Now, I have just explained what a nation is, in part, what causes them to form, but what exactly holds them together? To understand this we must understand the concept of “mutual loyalty.” Loyalty exists when one has taken another under the responsibility and protection of oneself. Thus, when two individuals have taken each other under the responsibility of this extended self, the bond forged is called “mutual loyalty.” These individuals then consider themselves as a single unit. This sense of responsibility we feel for others in our extended self (whether family, tribe or nation) are the derivatives of many if not most of our political aims. These responsibilities exist whether or not we choose them, as we are thrust into a family, tribe and cultural inheritance. According to Hazony, the Lockean notion that all responsibility is a result of choice is therefore untrue and neglects “essential aspects of human nature and motivation without which no political philosophy can make sense.”
In addition to responsibility by choice, Locke’s order is one built on the foundations of the preservation of life and the expansion of property. Yet, Hazony argues that under such an order the institutions of the national state, community, family and religion appear to have no reason to exist. It is these institutions he argues, that have their foundation in and: “impart bonds of loyalty and purpose to human collectives, creating borders and boundaries between one group and another, establishing ties to future and past generations and offering a glimpse beyond the present to something higher.”

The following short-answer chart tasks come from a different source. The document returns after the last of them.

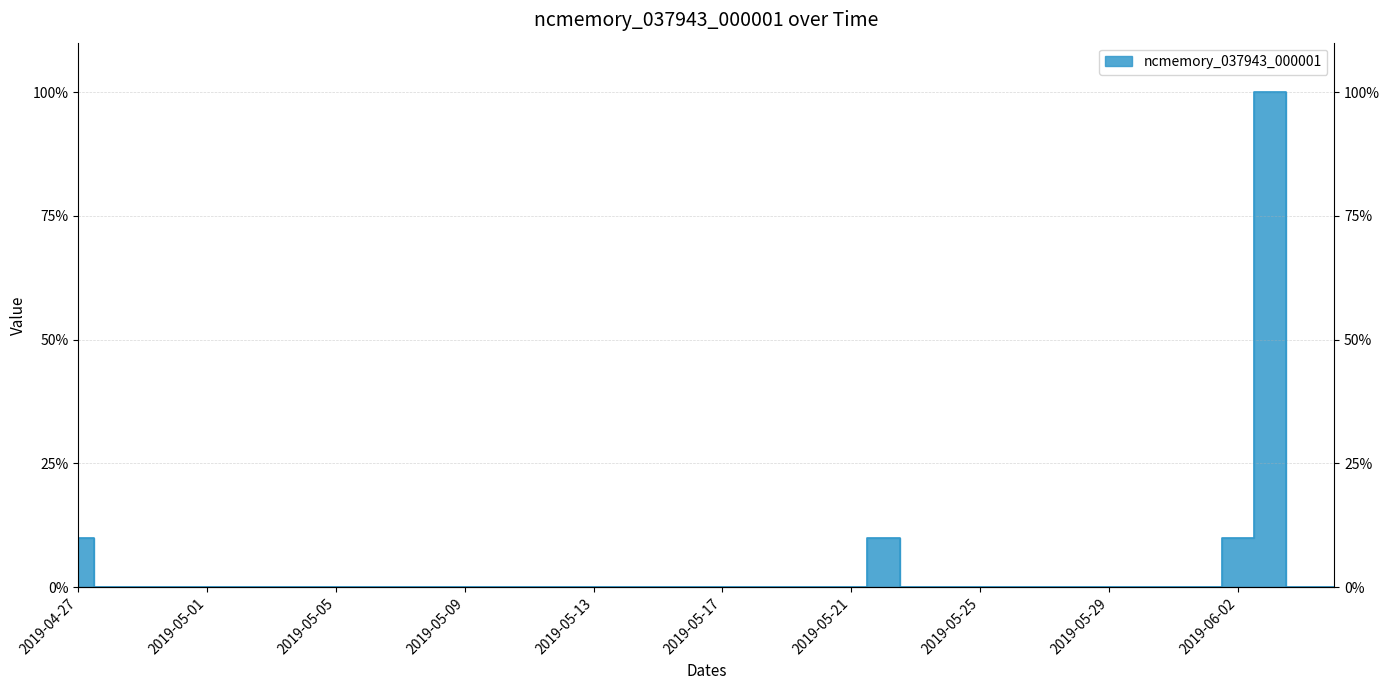

Reading left to right, transcribe all the data shown in this chart.

10	0	0	0	0	0	0	0	0	0	0	0	0	0	0	0	0	0	0	0	0	0	0	0	0	10	0	0	0	0	0	0	0	0	0	0	10	100	0	0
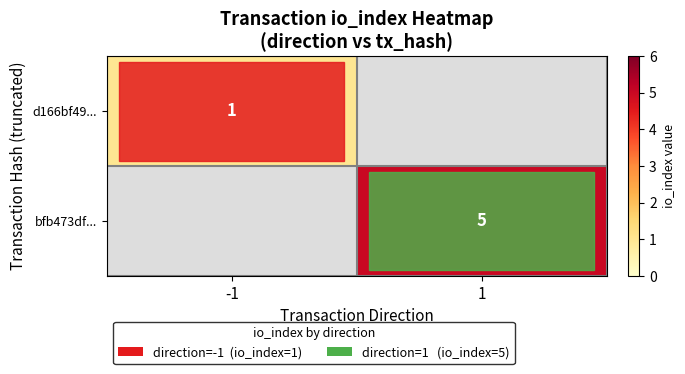

The d166bf49... series shows 1 at -1. True or false?

True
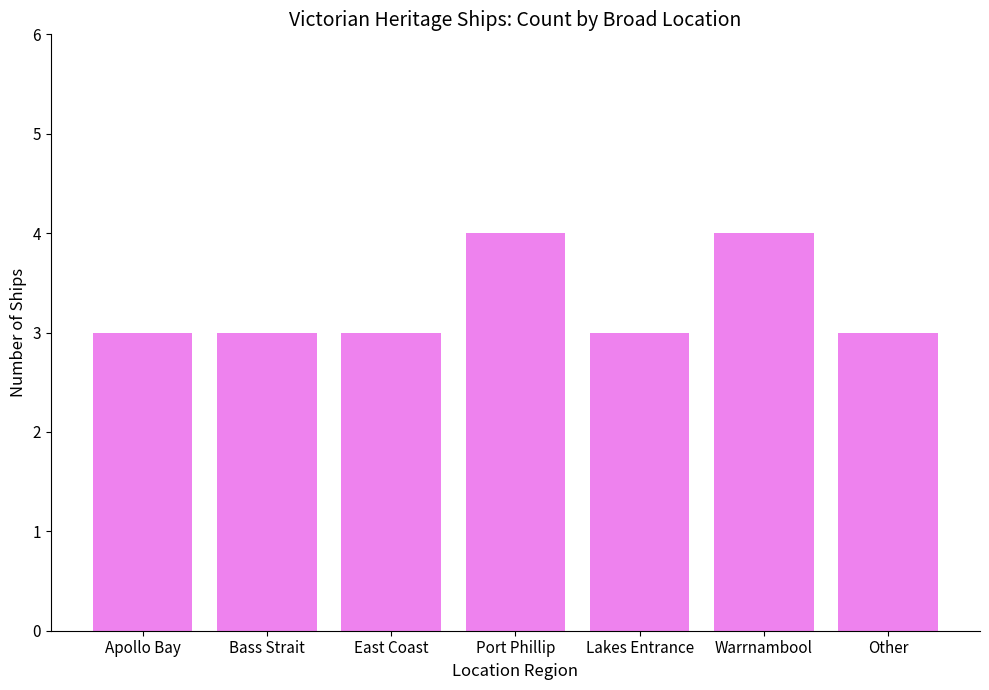

Read the value at Lakes Entrance.

3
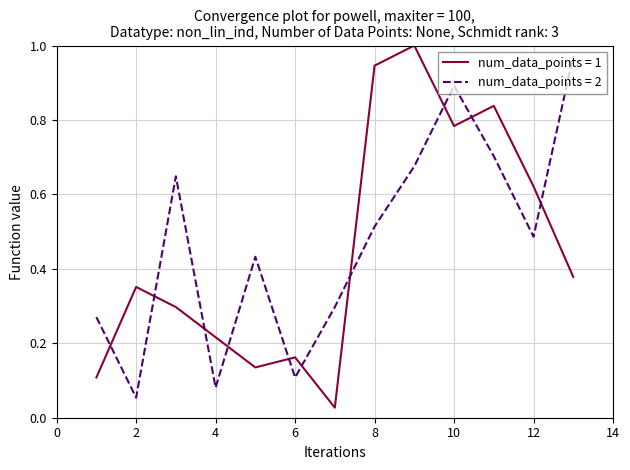

After their last crossing, which series has the higher values: num_data_points = 2 or num_data_points = 1?

num_data_points = 2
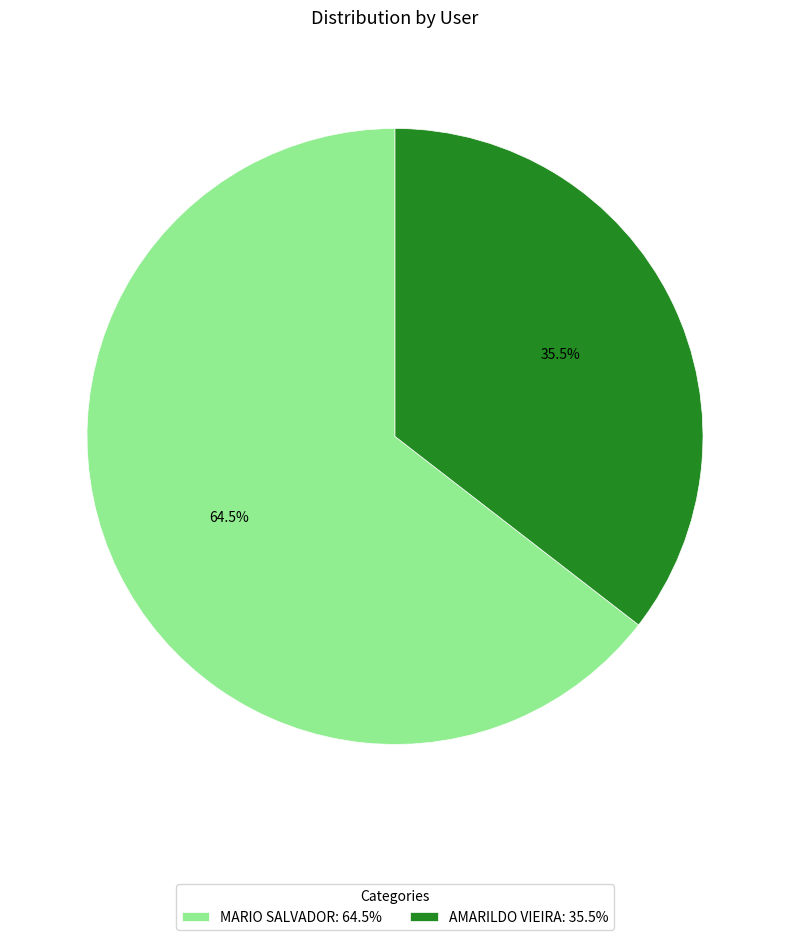

Count the number of slices in the pie.

2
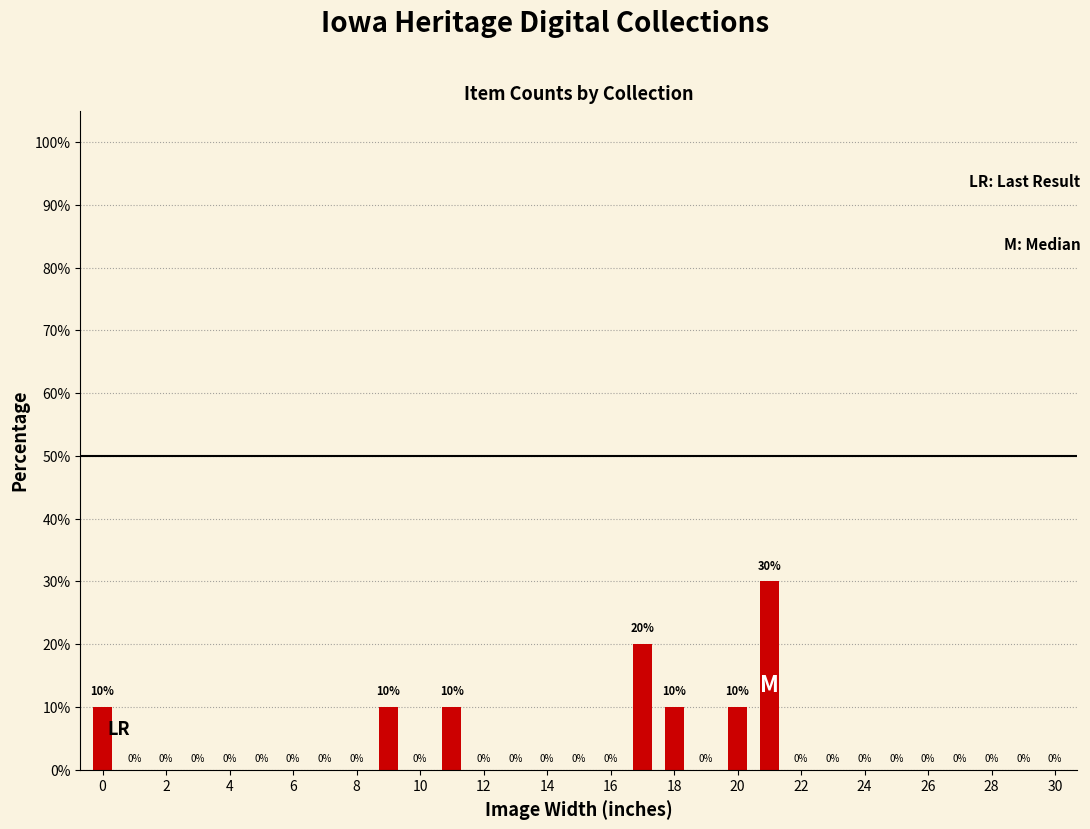

What is the maximum value shown in the chart?

30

Since WWII this liberalism has become the new imperialism, most notable with the establishment of the EU and the sentiments of pax Americana. Modern ruling elites envision a world in which the liberal principles are transmitted to all the people of the world. Such a view supports the establishment of an overarching international order of arbitrary dictates. Naturally, this bears much resemblance to the empires of the past. Today, the lines have been drawn and neither side is going away. We must choose to rule ourselves or to give up that power to an international order. How we advance given these tensions is for us to decide.